» **Given text**

◇ ◇ ◇ ◇

The unexpected dimness of Type Ia supernovae at redshifts z \lesssim 1 has over the past 7 years been seen as an indication that the expansion of the universe is accelerating .
A new model cosmology , the “ fractal bubble model ” , has been proposed by one of us , based on the idea that our observed universe resides in an underdense bubble remnant from a primordial epoch of cosmic inflation , together with a new solution for averaging in an inhomogeneous universe .
Although there is no cosmic acceleration , it is claimed that the luminosity distance of type Ia supernovae data will nonetheless fit the new model , since it mimics a Milne universe at low redshifts .
In this paper the hypothesis is tested statistically against the available type Ia supernovae data by both chi–square and Bayesian methods .
While the standard model with cosmological constant \Omega _ { \Lambda } = 1 - \Omega _ { m } is favoured by a Bayesian analysis with wide priors , the comparison depends strongly on the priors chosen for the density parameter , \Omega _ { m } .
The fractal bubble model gives better agreement generally for \Omega _ { m } < 0.2 .
It also gives reasonably good fits for all the range , \Omega _ { m } = 0.01 – 0.55 , allowing the possibility of a viable cosmology with just baryonic matter , or alternatively with both baryonic matter and additional cold dark matter .

◇ ◇ ◇ ◇

» **Dataset content**
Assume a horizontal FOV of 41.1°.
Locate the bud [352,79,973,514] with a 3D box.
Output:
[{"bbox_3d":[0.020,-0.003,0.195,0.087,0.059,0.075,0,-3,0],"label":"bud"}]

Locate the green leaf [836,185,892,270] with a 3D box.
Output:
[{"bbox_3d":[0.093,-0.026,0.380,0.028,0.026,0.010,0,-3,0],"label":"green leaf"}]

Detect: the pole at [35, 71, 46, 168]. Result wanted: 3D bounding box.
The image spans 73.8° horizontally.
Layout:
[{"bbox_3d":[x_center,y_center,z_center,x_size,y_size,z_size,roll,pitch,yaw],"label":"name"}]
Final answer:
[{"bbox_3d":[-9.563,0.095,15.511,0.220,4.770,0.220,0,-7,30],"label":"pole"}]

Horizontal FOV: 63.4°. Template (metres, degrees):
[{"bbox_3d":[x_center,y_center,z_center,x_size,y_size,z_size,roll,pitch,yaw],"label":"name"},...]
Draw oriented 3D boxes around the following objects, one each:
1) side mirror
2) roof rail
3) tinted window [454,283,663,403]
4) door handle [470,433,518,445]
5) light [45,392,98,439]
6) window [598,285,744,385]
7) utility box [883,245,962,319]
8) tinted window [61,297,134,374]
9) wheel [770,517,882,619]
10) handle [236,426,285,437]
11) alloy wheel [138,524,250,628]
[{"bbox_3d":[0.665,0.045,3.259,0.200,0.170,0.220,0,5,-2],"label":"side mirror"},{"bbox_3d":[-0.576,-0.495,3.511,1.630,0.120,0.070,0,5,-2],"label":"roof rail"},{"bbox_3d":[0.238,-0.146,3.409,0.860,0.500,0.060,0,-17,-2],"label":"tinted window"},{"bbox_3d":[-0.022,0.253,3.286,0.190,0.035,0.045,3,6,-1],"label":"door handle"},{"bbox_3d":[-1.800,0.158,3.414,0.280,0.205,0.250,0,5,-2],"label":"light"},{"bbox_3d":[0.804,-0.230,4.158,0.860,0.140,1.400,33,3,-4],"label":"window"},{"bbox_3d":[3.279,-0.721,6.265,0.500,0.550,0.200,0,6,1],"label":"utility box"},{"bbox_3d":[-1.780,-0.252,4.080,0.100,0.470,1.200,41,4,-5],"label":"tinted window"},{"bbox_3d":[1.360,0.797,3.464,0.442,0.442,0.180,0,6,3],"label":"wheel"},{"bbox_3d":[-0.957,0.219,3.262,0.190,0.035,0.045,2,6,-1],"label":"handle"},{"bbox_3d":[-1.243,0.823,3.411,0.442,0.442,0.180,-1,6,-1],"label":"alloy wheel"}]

◇ ◇ ◇ ◇

» **What to work on**
(1) List every cosmology or cosmological model named in the supernova abstract.
(2) Answer these questions on the supernova abstract:
(a) For how many years has the dimness of Type Ia supernovae been taken as a sign of accelerating expansion?
(b) By which two statistical methods is the hypothesis tested?
(c) Over what range of the density parameter Ω_m does the fractal bubble model give reasonably good fits?

» **Task results**
(1)
- The fractal bubble model
- The Milne universe
- The standard model with cosmological constant Ω_Λ = 1 − Ω_m

(2)
(a) 7 years
(b) Chi-square and Bayesian methods
(c) Ω_m = 0.01–0.55